I try to give what I’m going to sew next a lot of thought. When we got home after our travels in September, I realised that I didn’t need about half of my wardrobe. I donated all of my old clothes and shoes but I think some more pruning is still in order. With this in my mind, outside of two sweaters and a packet of tights, I have bought no other clothes since then. Instead, I have thought really hard about what I like to wear and how I want to portray myself.
I have started using Pinterest to collect details that I like. I like to survey what I’ve collected and pinpoint exactly what aspects appeal to me, why and how I think I could wear it regularly. For example, without realising it, I have been collecting a lot of inspiration with pintucks, chiffon fabrics and pleats. So, from the point of view of adding to my wardrobe for spring, I think a chiffon blouse with pintucks would be most useful, as would a floaty pleated skirt. This way, I get the satisfaction of putting my time into sewing clothes that I really really want. I know from knitting that it’s easy to get sucked into the next popular thing, but making clothes takes time and effort and money, so I try to give it consideration. Do you plan like that too? Am I sucking all spontaneity out of sewing?!
Anyway, this little top has a little story.
Pattern: Another Kimono top from Salme patterns (downloadable).
I enjoyed making the first one so much – mostly because it was so quick – that I wanted to make another.
Fabric: 1m of 150cm wide Liberty print (I think) chiffon. I paid €10 but it was supposed to be €17.
The fabric called out to me. It was expensive but I thought, heck, just one metre, it’ll make a beautiful top that I can wear out or for playing. The lady cut it but one side ended up about 80cm and the other over 100cm. So she cut it again.
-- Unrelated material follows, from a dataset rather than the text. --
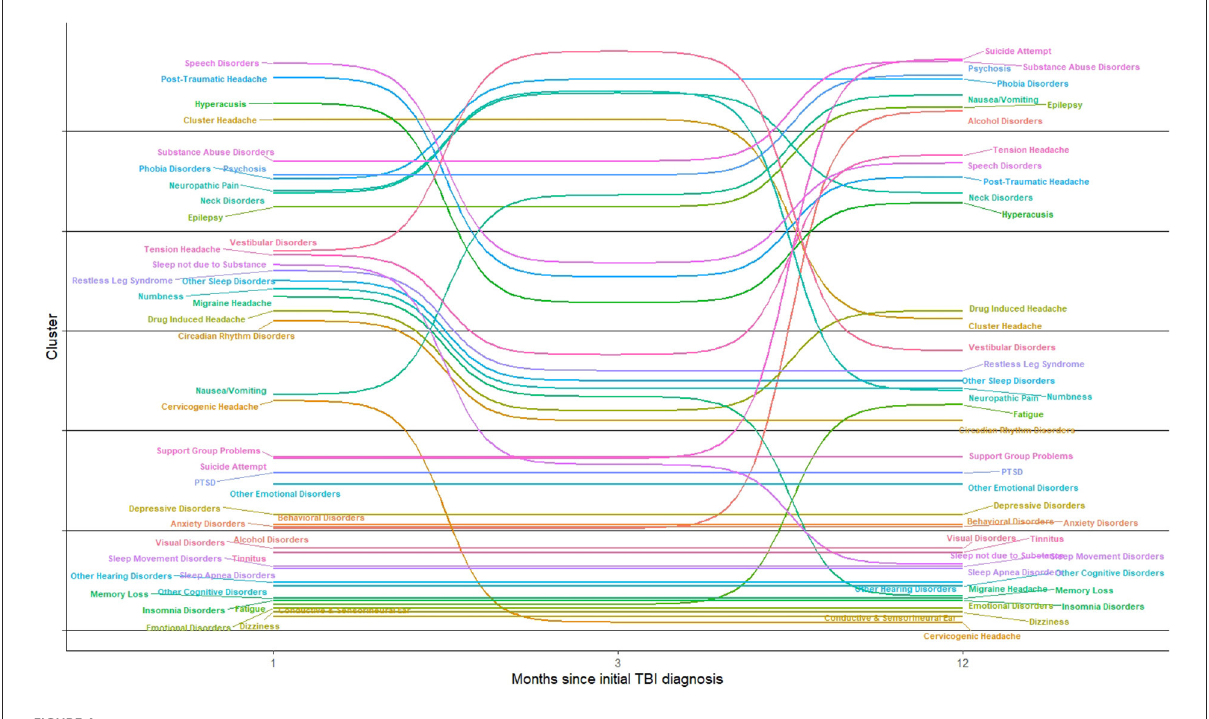
FIGURE4 Changing composition of clusters one month, three months, and one year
This time it ended up even worse. I think the diagonal print pulled it strangely. Third time, she got someone else to do it. I stood there and watched her cut the straightest line since rulers were invented – and still it wasn’t right. I ended up with a sort of trapeze but at least the shorter end was a metre. They charged me a tenner and put the bolt downstairs for further inspection.
It was a bargain but like many bargains, it had its price. I was extremely careful cutting it out. I even drew around my pattern pieces so I could be sure it was straight. I thought it was ok until I sewed the front and back together. Thankfully the arm and neckholes matched up but the front side seams were quite a different shape to the back side seams! I had to fudge it a little but it turned out ok.
I learned on my last kimono blouse that my narrow hem foot doesn’t really do sewing in the round very well, it doesn’t know what to do when it comes to joining up at the end of the round. So for this blouse, I hemmed my pieces separately before sewing them together. This included the neckline and armholes.
I actually don’t know what I would have done without the foot; I probably would have had to do it by hand. I also used my ‘overlocking’ foot. It doesn’t cut, but it provides a really nice guide for the zigzag.
This was a really simple top to practice such finishing techniques and I think it turned out really nicely, all strange fabric pulling aside. I have subsequently bought some plain ivory chiffon for aforementioned pintuck blouse (at a much more reasonable €4.50/m) and it just behaves like any other fabric, so I hope it was just an anomaly.